Sweaty Betty in sprint for new investor to cash in on lockdown demand

Sweaty Betty

Strong sales of its £95 figure-hugging leggings during lockdown have prompted Sweaty Betty to limber up for a new investor.

The upmarket British sportswear brand, which was founded in Notting Hill in 1998 by Tamara Hill-Norton and her husband, Simon, has asked bankers at Goldman Sachs to tap private equity interest in a deal that could value the business at about £250 million.

The business, which is backed by L Clatterton, an American private equity firm, has more than 60 stores in the UK, US, Canada and Hong Kong.

It is understood that Sweaty Betty has been encouraged to explore a sale as “athleisurewear” businesses have been in demand, with exercise clothes becoming a global working from home uniform. Soaring demand for athleisurewear products has lifted shares in the US brand LuluLemon Athletica by 55 per cent in the past year while Gymshark, a British fitness brand, recently struck a deal to sell a 20 per cent stake to General Atlantic that valued the business at more than £1 billion. Gymshark, which has about 400 employees and 4.6 million followers on Instagram, was valued at about 25 times its earnings.

However, industry sources said that Sweaty Betty was unlikely to achieve such a high multiple because it continued to have a bricks and mortar estate, which investors are wary about after the slide in footfall.

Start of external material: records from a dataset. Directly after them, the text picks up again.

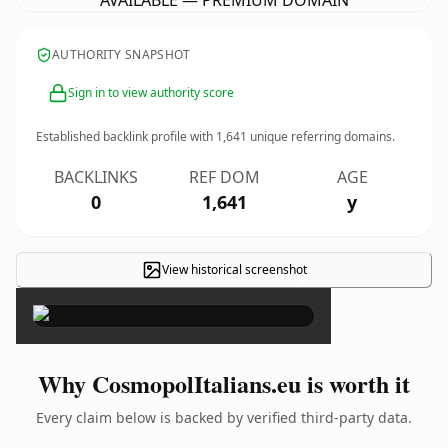
AVAILABLE — PREMIUM DOMAIN
AUTHORITY SNAPSHOT
Sign in to view authority score
Established backlink profile with
1,641
unique referring domains.
BACKLINKS
REF DOM
AGE
0
1,641
y
View historical screenshot
×
Why CosmopolItalians.eu is worth it
Every claim below is backed by verified third-party data.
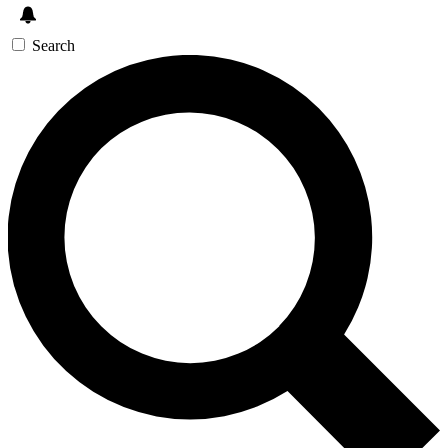
Search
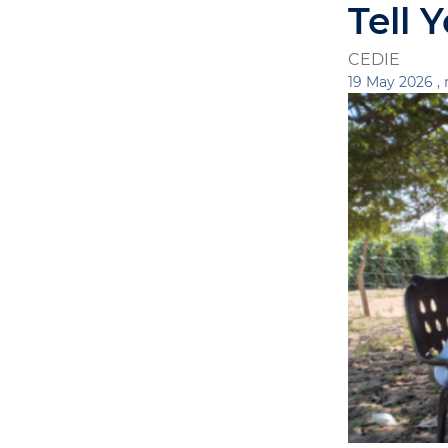
Tell 
CEDIE
19 May 2026 ,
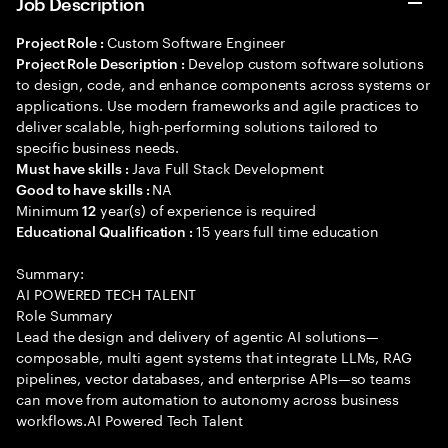
Job Description
Custom Software Engineer
Project Role :
Develop custom software solutions
Project Role Description :
to design, code, and enhance components across systems or
applications. Use modern frameworks and agile practices to
deliver scalable, high-performing solutions tailored to
specific business needs.
Java Full Stack Development
Must have skills :
NA
Good to have skills :
Minimum
year(s) of experience is required
12
15 years full time education
Educational Qualification :
Summary:
AI POWERED TECH TALENT
Role Summary
Lead the design and delivery of agentic AI solutions—
composable, multi agent systems that integrate LLMs, RAG
pipelines, vector databases, and enterprise APIs—so teams
can move from automation to autonomy across business
workflows.AI Powered Tech Talent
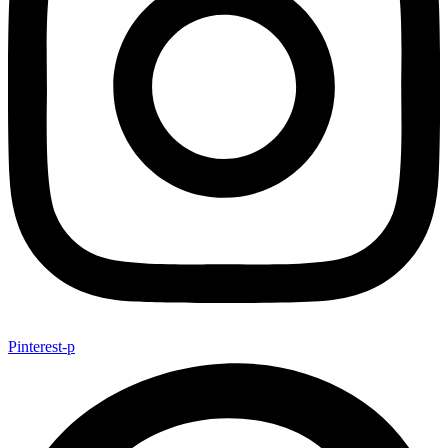
Pinterest-p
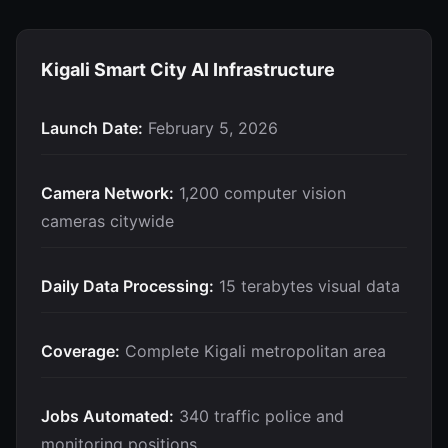
Kigali Smart City AI Infrastructure
Launch Date:
February 5, 2026
Camera Network:
1,200 computer vision
cameras citywide
Daily Data Processing:
15 terabytes visual data
Coverage:
Complete Kigali metropolitan area
Jobs Automated:
340 traffic police and
monitoring positions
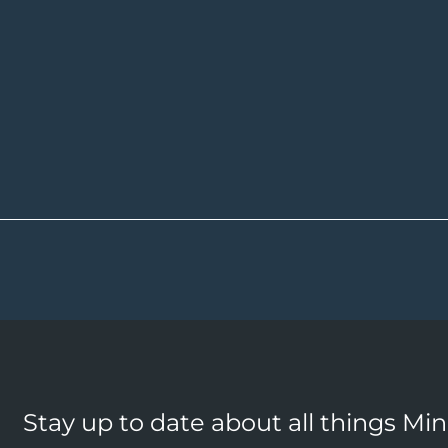
Stay up to date about all things Mi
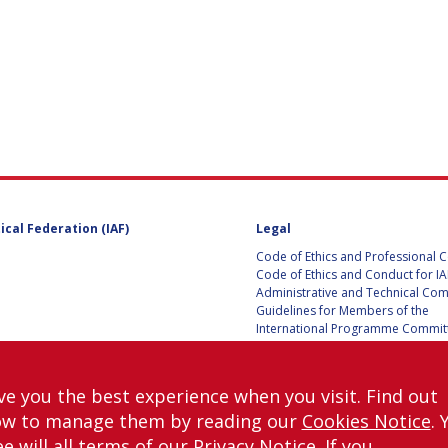
D
ical Federation (IAF)
Legal
Code of Ethics and Professional 
Code of Ethics and Conduct for IA
Administrative and Technical Co
Guidelines for Members of the
International Programme Committ
IAC 2026
Terms and Conditions
Privacy policy
ve you the best experience when you visit. Find out
Cookies policy
ow to manage them by reading our
Cookies Notice
. 
Set my cookies preferences
e will all terms of our
Privacy Notice
. If you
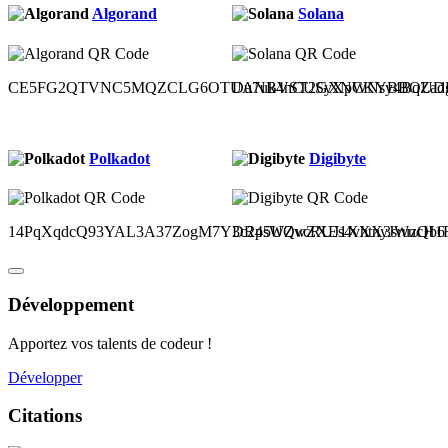
Algorand
Solana
CE5FG2QTVNC5MQZCLG6OTUANBVST2GXNCKYBBOUDH
Du7uk4nCUSyXpWNsy4BqZad
Polkadot
Digibyte
14PqXqdcQ93YAL3A37ZogM7Y3c2p5UQvcRUJ1XXX3sruzQb6
DR4sWZwZXEs4vhtnyJWucH1Ru
Développement
Apportez vos talents de codeur !
Développer
Citations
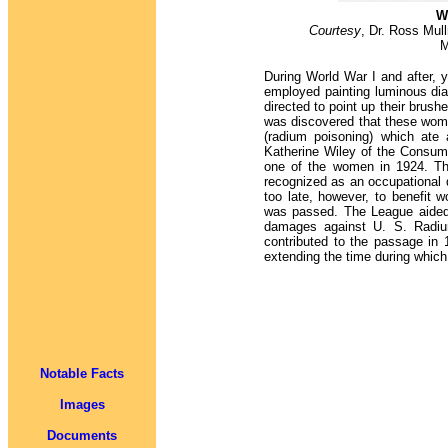
W
Courtesy
, Dr. Ross Mull
M
During World War I and after,
employed painting luminous dia
directed to point up their brushe
was discovered that these wom
(radium poisoning) which ate 
Katherine Wiley of the Consum
one of the women in 1924. Th
recognized as an occupational
too late, however, to benefit
was passed. The League aided t
damages against U. S. Radiu
contributed to the passage in 
extending the time during which
Notable Facts
Images
Documents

Sweaty Betty sales grew by 17 per cent to £63 million in 2018 while pre-tax losses narrowed to £4.2 million, according to the latest available accounts of its parent company, Lady of Leisure Investco Limited. However, the brand is understood to have grown rapidly in the past year. The brand, which is named after Ms Hill-Norton’s determination to make it cool to sweat, has been adopted by the Duchess of Cambridge and celebrities including Jennifer Anniston and Reese Witherspoon.